In the conventional technique, such a reference form to the common region that access to the same region is repeated is disregarded, and the invalidation type protocol is used for both the common region and the dedicated regions. This results in a problem that performance degradation is caused by mutual invalidation in the common region.
An object of the present invention is to provide a method of dynamically conducting specification of the dedicated regions and the common region, and thereby always conduct optimum cache coherency control to solve the problems caused by fixed regional division in the conventional technique.
Another object of the present invention is to solve the problems concerning the mutual invalidation in the conventional technique by using an optimum control system to the common region.
A representative mode of the present invention has the following configuration.
In a data processing system including a plurality of cache memories, such as a data processing system including a plurality of processors each having a cache memory, a cache history manager connected to respective caches and a coherency manager for conducting coherency control of respective caches are provided.
Each cache includes a cache data array and a cache directory.
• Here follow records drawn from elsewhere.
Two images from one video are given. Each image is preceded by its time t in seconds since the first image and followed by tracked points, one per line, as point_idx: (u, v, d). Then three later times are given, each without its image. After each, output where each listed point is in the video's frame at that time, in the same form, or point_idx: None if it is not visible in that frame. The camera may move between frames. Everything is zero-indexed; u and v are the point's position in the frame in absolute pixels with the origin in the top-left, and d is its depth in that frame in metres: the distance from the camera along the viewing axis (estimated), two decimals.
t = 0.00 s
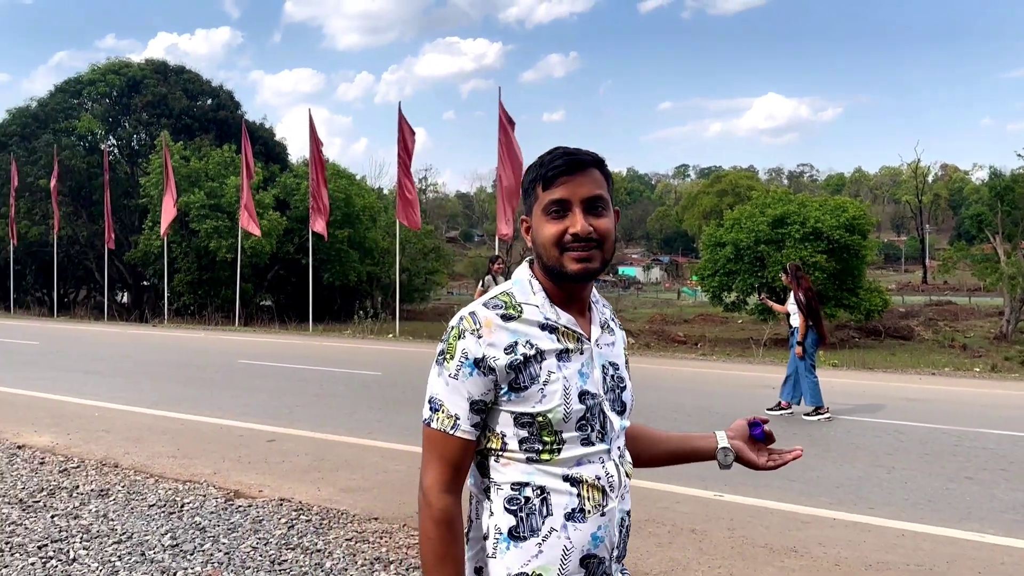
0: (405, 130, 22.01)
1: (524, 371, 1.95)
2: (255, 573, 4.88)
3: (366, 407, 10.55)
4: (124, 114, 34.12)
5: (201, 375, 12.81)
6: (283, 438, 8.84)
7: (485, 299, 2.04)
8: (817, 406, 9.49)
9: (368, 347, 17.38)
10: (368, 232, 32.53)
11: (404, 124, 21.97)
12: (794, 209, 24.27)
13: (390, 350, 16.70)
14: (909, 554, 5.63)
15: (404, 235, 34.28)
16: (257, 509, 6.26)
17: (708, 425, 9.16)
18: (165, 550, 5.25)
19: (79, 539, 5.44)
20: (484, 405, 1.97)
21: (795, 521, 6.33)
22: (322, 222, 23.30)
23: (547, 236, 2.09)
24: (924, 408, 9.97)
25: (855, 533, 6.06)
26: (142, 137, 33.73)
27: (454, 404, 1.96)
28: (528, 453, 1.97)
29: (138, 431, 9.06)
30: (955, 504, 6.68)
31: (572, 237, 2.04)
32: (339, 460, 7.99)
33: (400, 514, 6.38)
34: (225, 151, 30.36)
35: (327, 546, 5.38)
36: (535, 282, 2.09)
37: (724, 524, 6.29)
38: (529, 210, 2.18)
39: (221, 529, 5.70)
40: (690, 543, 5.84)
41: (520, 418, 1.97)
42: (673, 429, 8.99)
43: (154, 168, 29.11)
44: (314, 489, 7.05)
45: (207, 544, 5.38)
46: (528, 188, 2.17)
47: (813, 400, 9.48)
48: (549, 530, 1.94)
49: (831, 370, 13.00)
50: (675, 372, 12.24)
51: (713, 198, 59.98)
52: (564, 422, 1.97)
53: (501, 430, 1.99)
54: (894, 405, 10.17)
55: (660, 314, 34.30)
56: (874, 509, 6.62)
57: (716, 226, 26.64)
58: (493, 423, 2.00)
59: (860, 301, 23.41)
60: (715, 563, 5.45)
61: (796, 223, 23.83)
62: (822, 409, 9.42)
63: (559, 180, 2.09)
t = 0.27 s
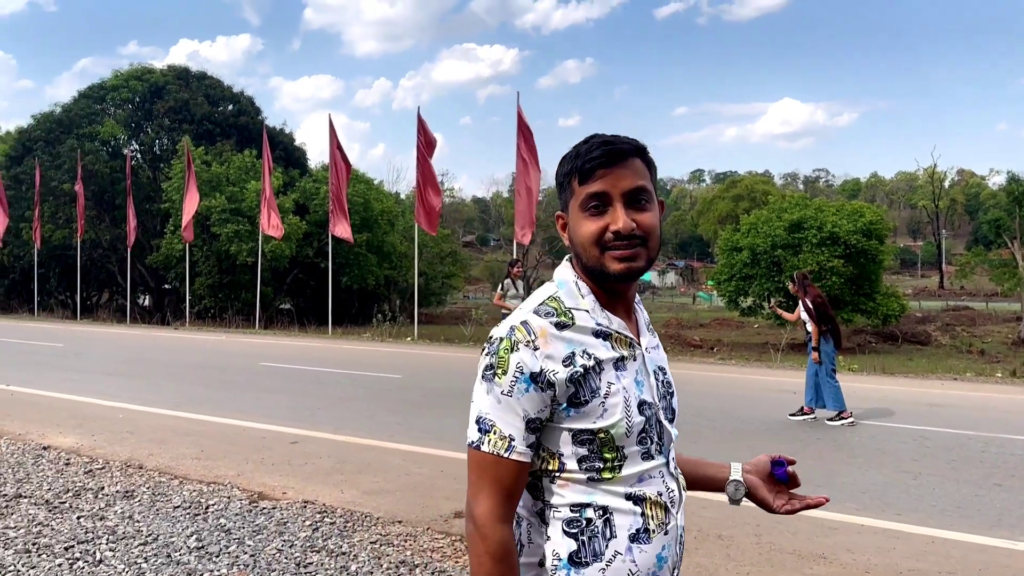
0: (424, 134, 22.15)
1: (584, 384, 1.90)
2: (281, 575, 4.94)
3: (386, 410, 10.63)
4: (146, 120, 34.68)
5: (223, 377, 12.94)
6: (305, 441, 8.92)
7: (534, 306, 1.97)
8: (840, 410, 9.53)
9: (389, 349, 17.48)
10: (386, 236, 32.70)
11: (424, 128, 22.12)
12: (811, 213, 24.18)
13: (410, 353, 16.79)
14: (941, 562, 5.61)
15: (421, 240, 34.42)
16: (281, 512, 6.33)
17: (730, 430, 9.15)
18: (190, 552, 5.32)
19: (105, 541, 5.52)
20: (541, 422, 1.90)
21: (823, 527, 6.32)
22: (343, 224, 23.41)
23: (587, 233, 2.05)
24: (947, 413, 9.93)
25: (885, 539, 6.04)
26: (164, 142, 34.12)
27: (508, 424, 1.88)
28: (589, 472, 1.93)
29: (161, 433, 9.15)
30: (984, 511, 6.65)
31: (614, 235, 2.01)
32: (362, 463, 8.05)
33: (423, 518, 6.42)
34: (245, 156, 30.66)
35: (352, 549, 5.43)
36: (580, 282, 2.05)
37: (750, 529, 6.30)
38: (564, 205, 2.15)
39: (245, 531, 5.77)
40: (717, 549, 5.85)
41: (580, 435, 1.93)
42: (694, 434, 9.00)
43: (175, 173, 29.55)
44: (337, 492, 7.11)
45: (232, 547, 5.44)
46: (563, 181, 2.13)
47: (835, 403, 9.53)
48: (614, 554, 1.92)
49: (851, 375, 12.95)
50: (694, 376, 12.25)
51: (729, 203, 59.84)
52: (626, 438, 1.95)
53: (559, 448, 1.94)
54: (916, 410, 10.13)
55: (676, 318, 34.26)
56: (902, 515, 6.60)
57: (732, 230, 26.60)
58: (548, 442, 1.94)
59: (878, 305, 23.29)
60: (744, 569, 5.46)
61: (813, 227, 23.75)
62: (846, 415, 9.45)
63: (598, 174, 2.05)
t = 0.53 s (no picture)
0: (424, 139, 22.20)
1: (627, 401, 1.76)
2: None
3: (387, 414, 10.62)
4: (145, 124, 34.65)
5: (222, 380, 12.94)
6: (306, 445, 8.91)
7: (565, 314, 1.81)
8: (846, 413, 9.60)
9: (389, 352, 17.50)
10: (385, 241, 32.74)
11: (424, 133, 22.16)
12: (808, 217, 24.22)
13: (409, 356, 16.83)
14: (957, 568, 5.60)
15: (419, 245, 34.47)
16: (283, 518, 6.32)
17: (734, 434, 9.16)
18: (191, 559, 5.31)
19: (104, 548, 5.51)
20: (580, 446, 1.74)
21: (835, 533, 6.31)
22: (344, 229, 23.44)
23: (609, 228, 1.93)
24: (950, 417, 9.95)
25: (898, 545, 6.04)
26: (162, 146, 34.16)
27: (544, 454, 1.70)
28: (634, 497, 1.80)
29: (160, 438, 9.14)
30: (996, 516, 6.65)
31: (639, 231, 1.89)
32: (364, 468, 8.04)
33: (428, 524, 6.41)
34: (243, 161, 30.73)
35: (356, 556, 5.43)
36: (607, 282, 1.92)
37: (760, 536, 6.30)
38: (579, 198, 2.02)
39: (247, 538, 5.76)
40: (729, 555, 5.83)
41: (623, 457, 1.79)
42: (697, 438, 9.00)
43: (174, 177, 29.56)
44: (340, 497, 7.10)
45: (233, 554, 5.43)
46: (577, 169, 2.00)
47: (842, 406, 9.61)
48: None
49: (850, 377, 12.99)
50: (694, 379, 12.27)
51: (726, 208, 60.04)
52: (673, 455, 1.84)
53: (600, 473, 1.79)
54: (918, 413, 10.15)
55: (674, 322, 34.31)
56: (914, 520, 6.60)
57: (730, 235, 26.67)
58: (586, 466, 1.80)
59: (875, 309, 23.33)
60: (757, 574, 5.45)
61: (811, 231, 23.81)
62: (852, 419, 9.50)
63: (616, 163, 1.93)
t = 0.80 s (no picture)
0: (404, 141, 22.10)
1: (622, 423, 1.68)
2: None
3: (365, 420, 10.50)
4: (118, 126, 34.24)
5: (196, 387, 12.75)
6: (283, 454, 8.79)
7: (552, 326, 1.73)
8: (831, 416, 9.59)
9: (367, 357, 17.34)
10: (363, 245, 32.53)
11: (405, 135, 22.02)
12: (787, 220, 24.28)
13: (388, 361, 16.68)
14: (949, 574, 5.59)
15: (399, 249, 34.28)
16: (258, 529, 6.21)
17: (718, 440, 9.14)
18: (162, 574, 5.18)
19: (71, 563, 5.36)
20: (571, 474, 1.66)
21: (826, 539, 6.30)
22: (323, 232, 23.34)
23: (599, 224, 1.85)
24: (932, 420, 9.99)
25: (890, 551, 6.03)
26: (136, 149, 33.81)
27: (532, 487, 1.60)
28: (631, 530, 1.73)
29: (132, 447, 8.97)
30: (986, 520, 6.67)
31: (633, 226, 1.82)
32: (341, 477, 7.93)
33: (409, 534, 6.32)
34: (218, 163, 30.46)
35: (334, 569, 5.33)
36: (599, 286, 1.85)
37: (747, 543, 6.27)
38: (566, 189, 1.94)
39: (221, 551, 5.64)
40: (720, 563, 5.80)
41: (619, 487, 1.72)
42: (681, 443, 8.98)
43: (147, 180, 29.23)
44: (318, 507, 6.99)
45: (206, 567, 5.31)
46: (564, 159, 1.92)
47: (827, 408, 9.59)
48: None
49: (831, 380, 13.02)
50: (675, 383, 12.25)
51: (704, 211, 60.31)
52: (675, 484, 1.77)
53: (595, 505, 1.72)
54: (901, 416, 10.19)
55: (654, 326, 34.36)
56: (904, 525, 6.60)
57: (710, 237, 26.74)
58: (577, 498, 1.72)
59: (854, 312, 23.43)
60: None
61: (790, 234, 23.88)
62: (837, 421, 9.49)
63: (607, 150, 1.85)
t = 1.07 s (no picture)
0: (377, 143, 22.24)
1: (603, 425, 1.64)
2: None
3: (339, 419, 10.64)
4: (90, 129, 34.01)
5: (170, 387, 12.83)
6: (258, 453, 8.90)
7: (530, 327, 1.71)
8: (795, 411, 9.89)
9: (340, 357, 17.50)
10: (336, 245, 32.59)
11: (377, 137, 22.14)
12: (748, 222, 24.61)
13: (361, 361, 16.85)
14: (912, 563, 5.85)
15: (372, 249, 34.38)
16: (236, 528, 6.34)
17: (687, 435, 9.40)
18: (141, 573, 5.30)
19: (49, 564, 5.47)
20: (552, 480, 1.63)
21: (795, 532, 6.55)
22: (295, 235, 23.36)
23: (584, 222, 1.82)
24: (890, 414, 10.35)
25: (855, 542, 6.29)
26: (108, 151, 33.60)
27: (512, 494, 1.58)
28: (617, 534, 1.69)
29: (107, 448, 9.04)
30: (946, 510, 6.96)
31: (618, 228, 1.78)
32: (317, 475, 8.07)
33: (386, 531, 6.47)
34: (191, 167, 30.39)
35: (312, 566, 5.48)
36: (583, 284, 1.82)
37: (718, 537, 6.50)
38: (557, 179, 1.89)
39: (198, 550, 5.77)
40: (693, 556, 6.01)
41: (602, 491, 1.68)
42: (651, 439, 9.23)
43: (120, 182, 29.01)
44: (295, 506, 7.12)
45: (184, 567, 5.43)
46: (558, 148, 1.88)
47: (791, 404, 9.90)
48: None
49: (792, 377, 13.39)
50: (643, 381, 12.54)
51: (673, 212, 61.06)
52: (662, 488, 1.72)
53: (579, 509, 1.69)
54: (861, 411, 10.55)
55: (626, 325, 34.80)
56: (869, 517, 6.88)
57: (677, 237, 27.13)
58: (560, 503, 1.68)
59: (813, 310, 24.01)
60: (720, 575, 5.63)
61: (751, 236, 24.25)
62: (801, 416, 9.79)
63: (601, 147, 1.81)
In the cache directory, line (or block or the like) status information is stored.
In response to a cache access request, a cache outputs a cache access request and cache status information to the cache history manager. Thereupon, the cache history manager generates new cache status information of a line accessed by the input from the cache, returns the new cache status information to the cache, judges an attribute (a dedicated region or a common region) of the line on the basis of the generated cache status information, and delivers the attribute of the judgment result to the coherency manager.
The attribute is judged to be the common region, only in the case where a line shared by a plurality of L2 caches in the past is canceled once by the invalidation type protocol and then accessed again. Otherwise, the attribute is judged to a dedicated region.
In the case where the attribute is a common region, the coherency manager uses an update type protocol or a store-through protocol. In the case where the attribute is a dedicated region, the coherency manager uses an invalidation type protocol or a store-in protocol.
Other modes of the present invention are made clear in description of preferred embodiments.